A New York City based woman-owned and -operated business, we establish custom systems and optimize your space to fit your specific style and needs.
As an eco-conscious company we strive to use sustainable solutions whenever possible. We work with several charitable organizations and find creative ways to reduce, reuse, and recycle.
No matter how big or small the project, we will work one-on-one with you to help you maximize your space and make it more functional, efficient, and enjoyable.
Efrat Zalishnick, Founder & Chief Spacealist
I grew up having two parents who were hoarders. My mother kept almost every magazine, news clipping, paper scrap, and bill; as well as sentimental tchotchkes, unused housewares, old clothing and more. She would purchase gifts for friends and family members when she would see something nice and unfortunately many of the items got buried in clutter and never made it to their intended recipient.

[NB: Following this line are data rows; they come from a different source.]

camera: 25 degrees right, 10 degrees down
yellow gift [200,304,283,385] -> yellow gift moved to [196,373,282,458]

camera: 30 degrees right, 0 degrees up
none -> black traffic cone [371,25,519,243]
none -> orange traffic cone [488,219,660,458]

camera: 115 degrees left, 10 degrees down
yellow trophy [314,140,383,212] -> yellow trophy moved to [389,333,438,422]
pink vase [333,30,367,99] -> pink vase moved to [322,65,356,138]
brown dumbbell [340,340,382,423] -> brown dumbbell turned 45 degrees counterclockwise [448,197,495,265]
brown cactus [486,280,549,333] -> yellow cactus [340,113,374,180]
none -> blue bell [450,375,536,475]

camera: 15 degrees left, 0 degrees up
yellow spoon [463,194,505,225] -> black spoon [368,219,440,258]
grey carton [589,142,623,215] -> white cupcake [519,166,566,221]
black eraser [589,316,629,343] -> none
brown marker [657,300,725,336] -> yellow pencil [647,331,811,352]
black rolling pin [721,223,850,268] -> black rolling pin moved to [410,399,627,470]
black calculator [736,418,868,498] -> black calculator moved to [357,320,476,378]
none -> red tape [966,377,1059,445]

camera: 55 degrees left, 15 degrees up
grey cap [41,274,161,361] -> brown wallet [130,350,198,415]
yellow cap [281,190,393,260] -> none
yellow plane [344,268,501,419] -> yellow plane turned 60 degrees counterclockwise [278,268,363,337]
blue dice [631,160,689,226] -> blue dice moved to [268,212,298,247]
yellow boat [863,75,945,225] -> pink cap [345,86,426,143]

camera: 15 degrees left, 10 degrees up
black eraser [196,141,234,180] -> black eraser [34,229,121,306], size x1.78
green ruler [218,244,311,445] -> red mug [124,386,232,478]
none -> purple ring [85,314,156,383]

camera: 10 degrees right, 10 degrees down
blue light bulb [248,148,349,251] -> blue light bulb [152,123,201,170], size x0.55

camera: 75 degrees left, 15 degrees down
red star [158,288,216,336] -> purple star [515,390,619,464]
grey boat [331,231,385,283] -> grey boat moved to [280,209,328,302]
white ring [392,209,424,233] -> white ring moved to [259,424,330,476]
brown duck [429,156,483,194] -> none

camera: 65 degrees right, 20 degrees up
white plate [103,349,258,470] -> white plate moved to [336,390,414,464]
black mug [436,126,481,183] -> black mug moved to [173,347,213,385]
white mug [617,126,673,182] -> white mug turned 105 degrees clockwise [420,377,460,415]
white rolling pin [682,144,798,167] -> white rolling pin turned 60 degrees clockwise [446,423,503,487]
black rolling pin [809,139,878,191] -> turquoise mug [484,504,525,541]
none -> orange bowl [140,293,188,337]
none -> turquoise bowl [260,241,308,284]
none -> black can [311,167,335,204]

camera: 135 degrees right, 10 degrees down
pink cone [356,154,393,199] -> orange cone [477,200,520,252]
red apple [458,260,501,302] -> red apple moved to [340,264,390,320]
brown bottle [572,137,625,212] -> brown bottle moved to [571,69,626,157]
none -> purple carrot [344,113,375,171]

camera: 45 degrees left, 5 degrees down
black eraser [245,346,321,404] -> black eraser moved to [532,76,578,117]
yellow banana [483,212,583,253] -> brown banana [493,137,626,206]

My father on the other hand would collect miscellaneous hardware, computer accessories, small appliances, old cell phones, cords, and other “useful” items. When his mother (my grandmother) passed away he gathered most of her belongings and brought them to his home (where they still remain to this day).
It’s no surprise then that I developed similar habits. Despite appearing as an organized and efficient person, I had trouble letting go. I followed in my parent’s footsteps; collecting magazines, bills, old datebooks, computer accessories, even food. It’s not so much that I purchased a lot of items, I just didn’t get rid of anything that wasn’t absolute trash. If something got broken or torn, I would convince myself that I would fix it; I would think of creative ways to repurpose things, certain that items I no longer (or even never) utilized were still worthwhile to keep for a future purpose.
In spite of all that (or maybe as a result of it) I strived to have my possessions neat and organized. I would devise clever ways to fit everything in my space; creating floorplans and sketches to take advantage of every availble inch. I would be researching furniture and containers, outlining organizational systems, and studying organizing books exhaustively.
My belongings grew and grew increasing with each passing year and every apartment move. At some point I realized that while I was great at organizing – I just had too much stuff – I had become a hoarder like my parents.
While many people think of organizing and decluttering interchangeably, they are actually not synonymous; decluttering entails getting rid of items (typically ones you don’t want or need); while organizing means putting things into sensible order or system. It is possible to declutter and not organize or organize without decluttering though the two often go hand in hand. There are those who have no trouble dispensing with their belongings though they may not be skilled at arranging what remains in a way that will work best; Others may be capable of organizing yet have trouble letting things go.
As someone who has become adept at both decluttering and organizing, I am able to generate the space we all need and crave.